=== Exercise goal ===
Translate this sentence from the cell cycle article below into Spanish: "Scientists at UC San Francisco have discovered that cells can also use the cell cycle to control how they sprout hair-like projections called cilia."

=== Text segment ===
Cell Cycle Orchestra Unveils Surprising New Tune

University of California - San Francisco

UCSF scientists discover that multiciliated cells adapt the well-known process of cell division to make hundreds of cilia.

The awe-inspiring process of cell division can turn a fertilized egg into a baby – or a cancerous cell into a malignant tumor. With so much at stake, nature keeps it tightly controlled in a process called the cell cycle that scientists thought they thoroughly understood.

But now it turns out there was more to know. Scientists at UC San Francisco have discovered that cells can also use the cell cycle to control how they sprout hair-like projections called cilia.

"The cell cycle has been studied intensively for decades and here, we've found it working in a new way," said Jeremy Reiter, PhD, UCSF professor of biophysics and biochemistry and senior author of the paper, which appeared in Nature on May 29, 2024. "This old dog – the cell cycle – is capable of more tricks than we realized."

Breaking a rule that prevents cancer

Multiciliated cells are crucial to human health. In the lungs, their cilia sway back and forth to keep fluids like mucus from collecting. In the reproductive system, they help move eggs through the fallopian tubes and into the uterus. And in the brain, they sweep out cerebrospinal fluid to remove waste. When they malfunction, serious disease follows.

Reiter and his colleagues wanted to understand how these cells develop, so they used a technique called single cell RNA sequencing to see which genes turned on and off in individual multiciliated cells in the lungs.

They captured them at different stages of maturity, hoping to glimpse the genetic instructions it takes to grow cilia and found a pattern that looked like the cell cycle.

Previous studies had found that a few cell cycle proteins, called cyclins, were active during cilia growth, as well as centrioles, which anchor the two sets of chromosomes during cell division.

Yet Reiter's team found that many cell cycle genes, far beyond just the cyclins, were expressed at high levels in the lung cells, even though the cells weren't dividing.

=== Exercise data ===
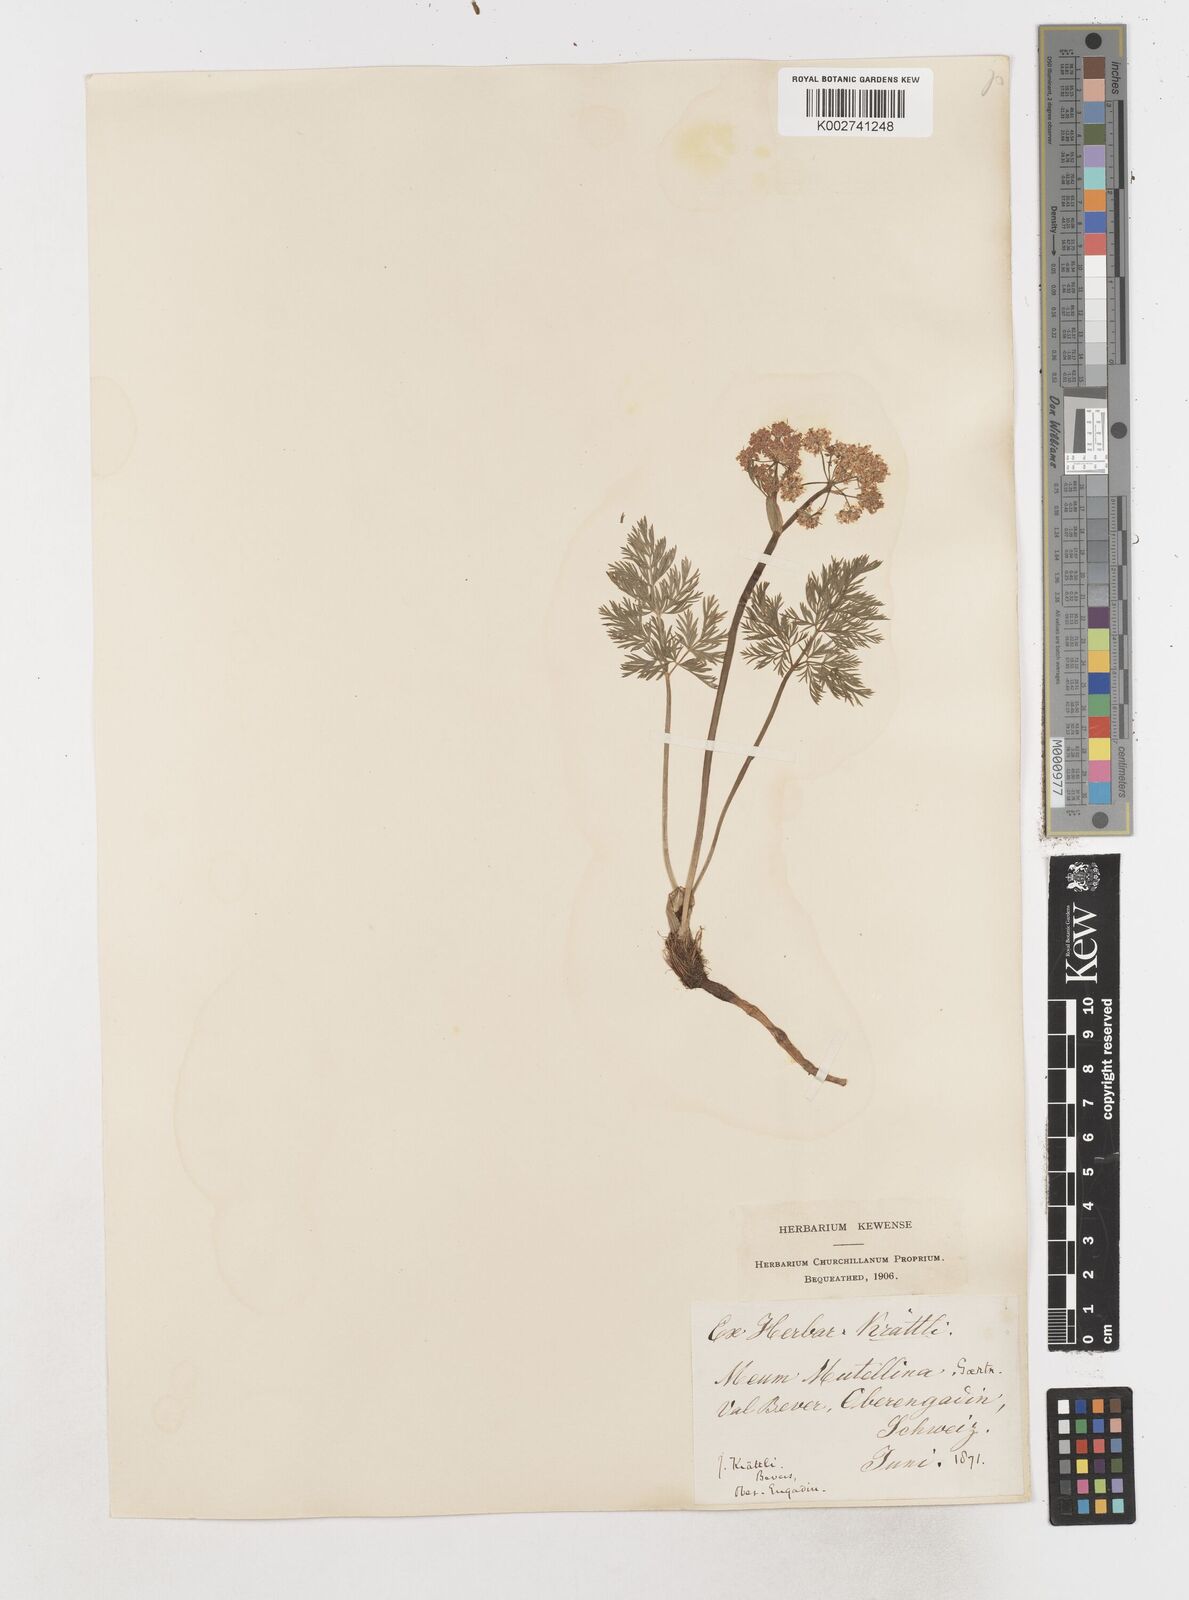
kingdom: Plantae
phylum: Tracheophyta
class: Magnoliopsida
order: Apiales
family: Apiaceae
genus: Mutellina
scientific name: Mutellina adonidifolia
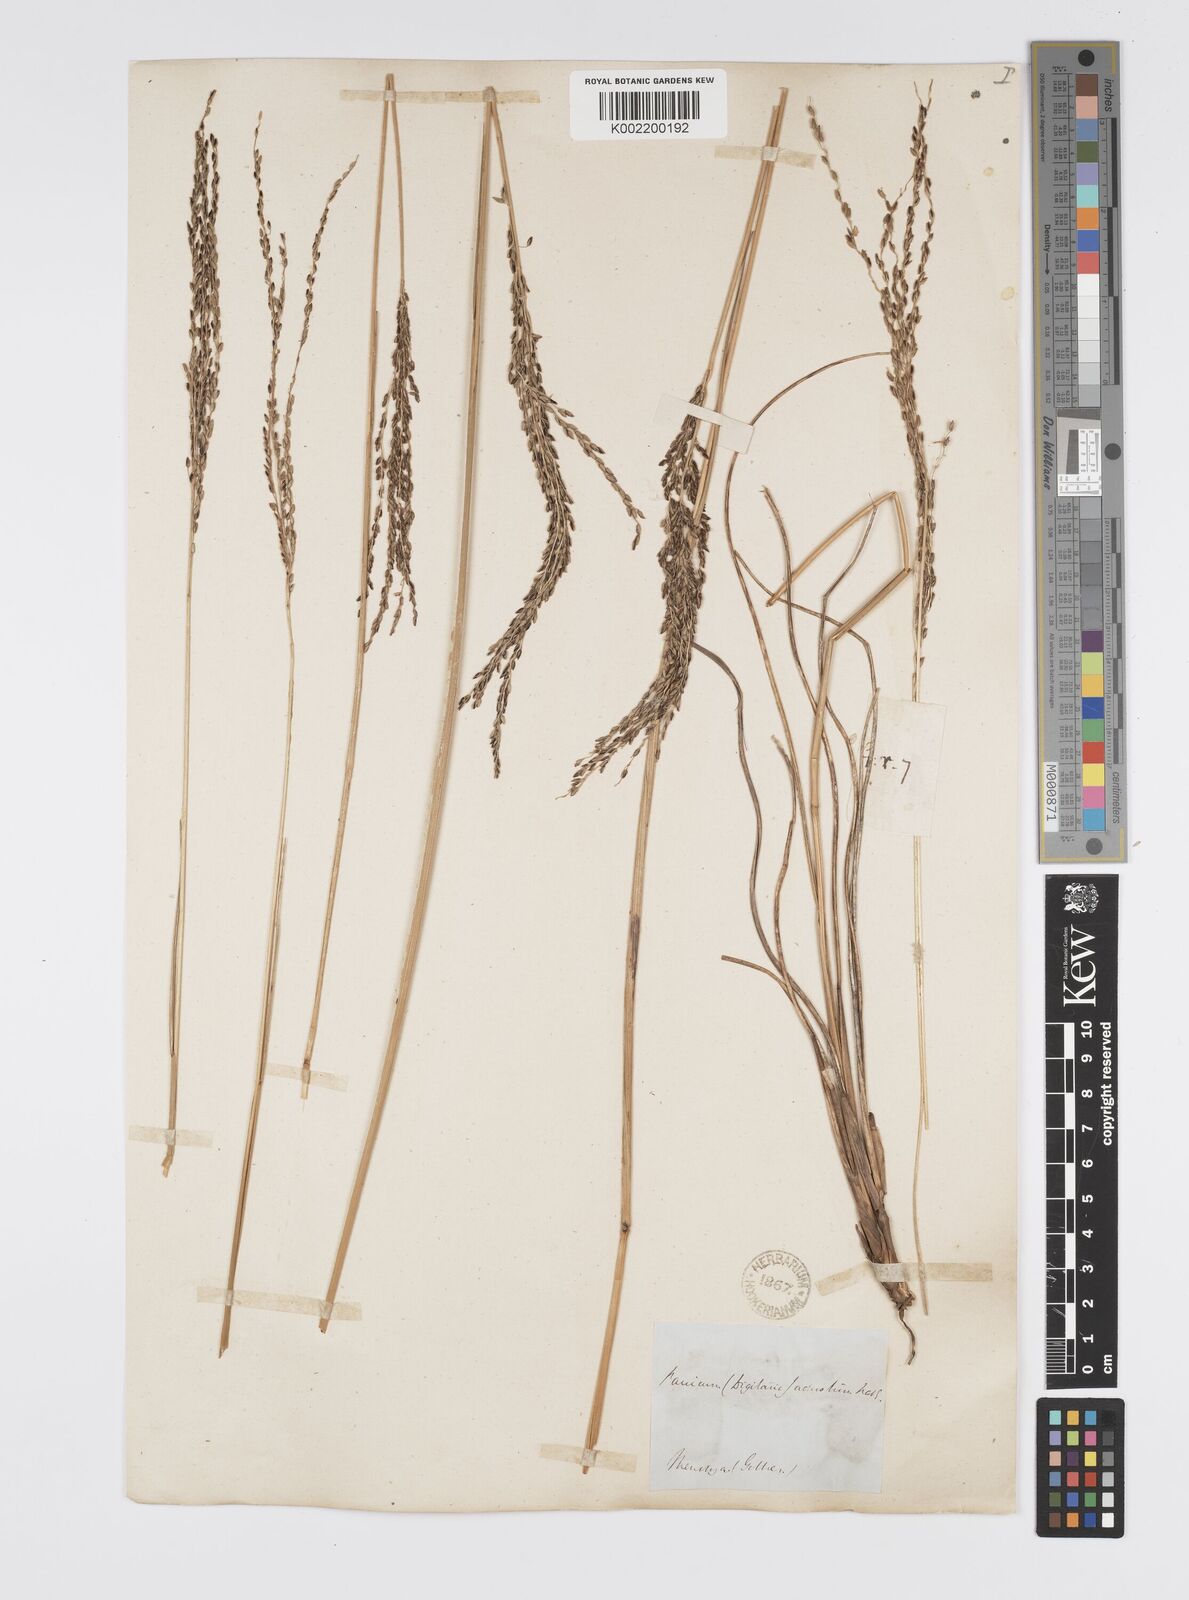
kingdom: Plantae
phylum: Tracheophyta
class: Liliopsida
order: Poales
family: Poaceae
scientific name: Poaceae
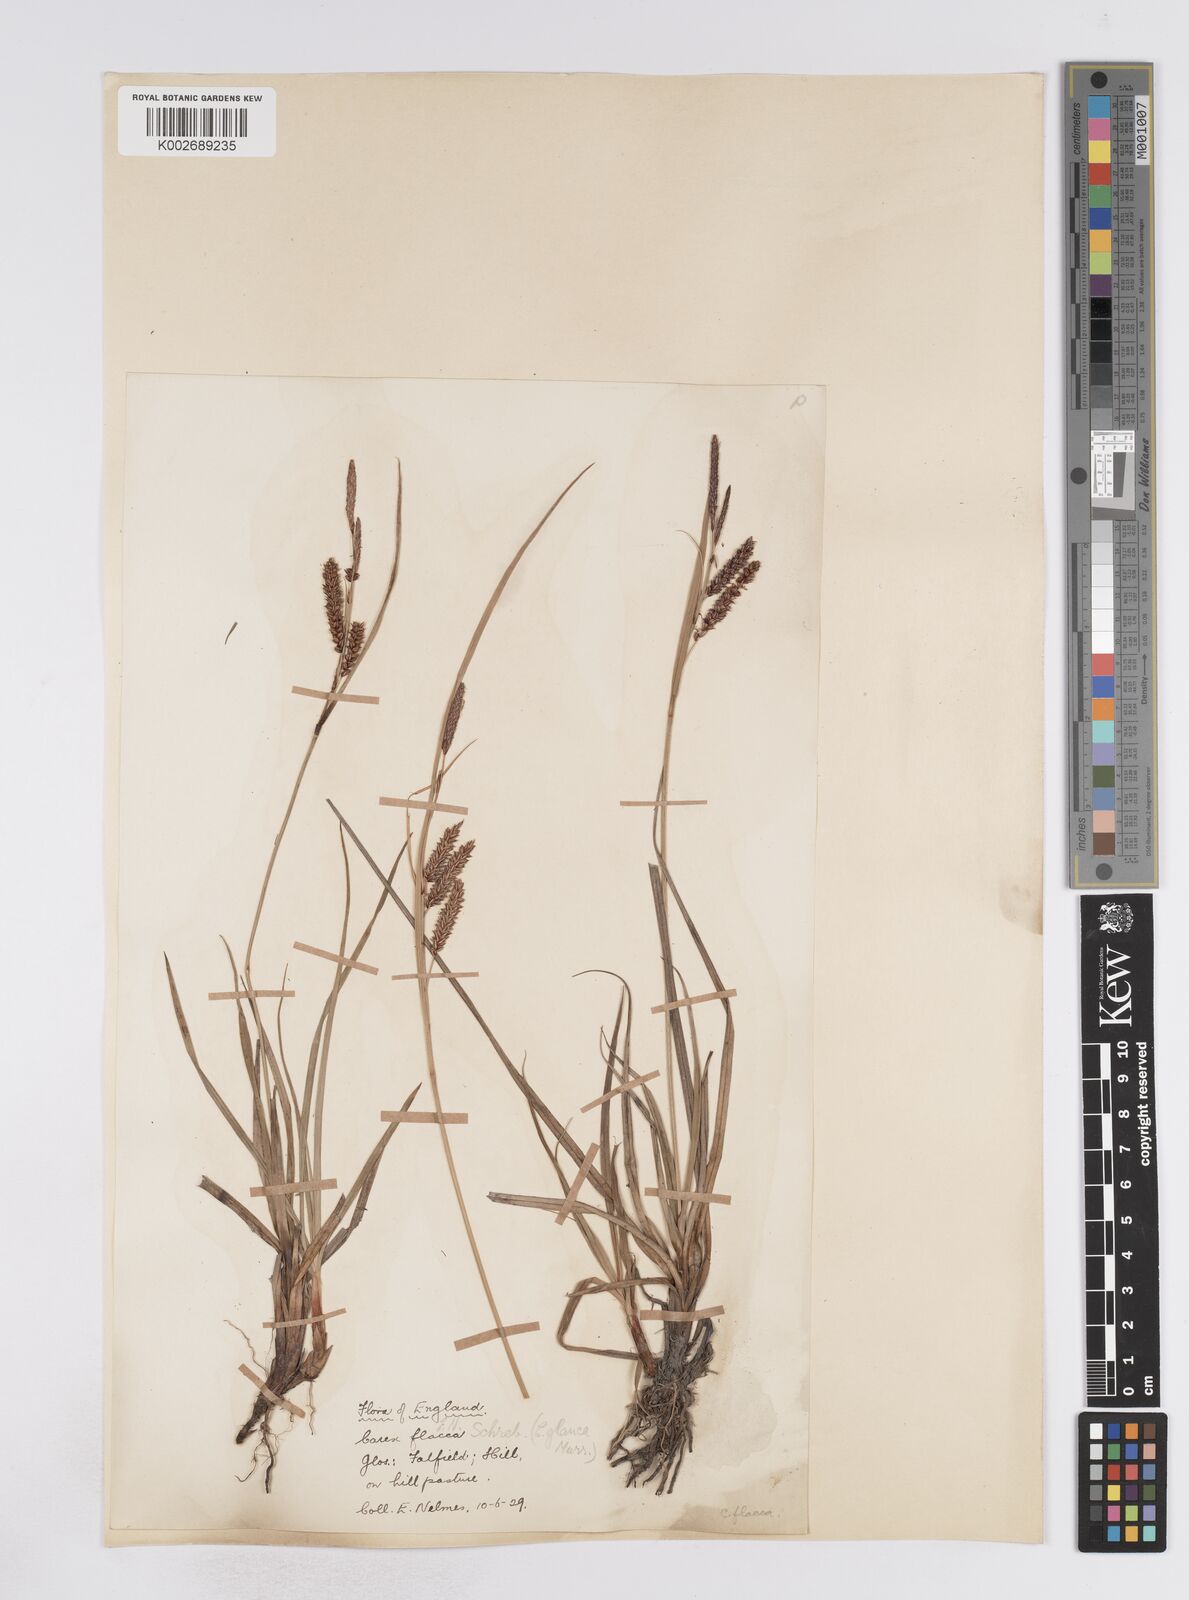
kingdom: Plantae
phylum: Tracheophyta
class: Liliopsida
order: Poales
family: Cyperaceae
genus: Carex
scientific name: Carex flacca
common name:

=== Response for this exercise ===
Científicos de la UC San Francisco han descubierto que las células también pueden usar el ciclo celular para controlar cómo hacen brotar unas proyecciones parecidas a pelos llamadas cilios.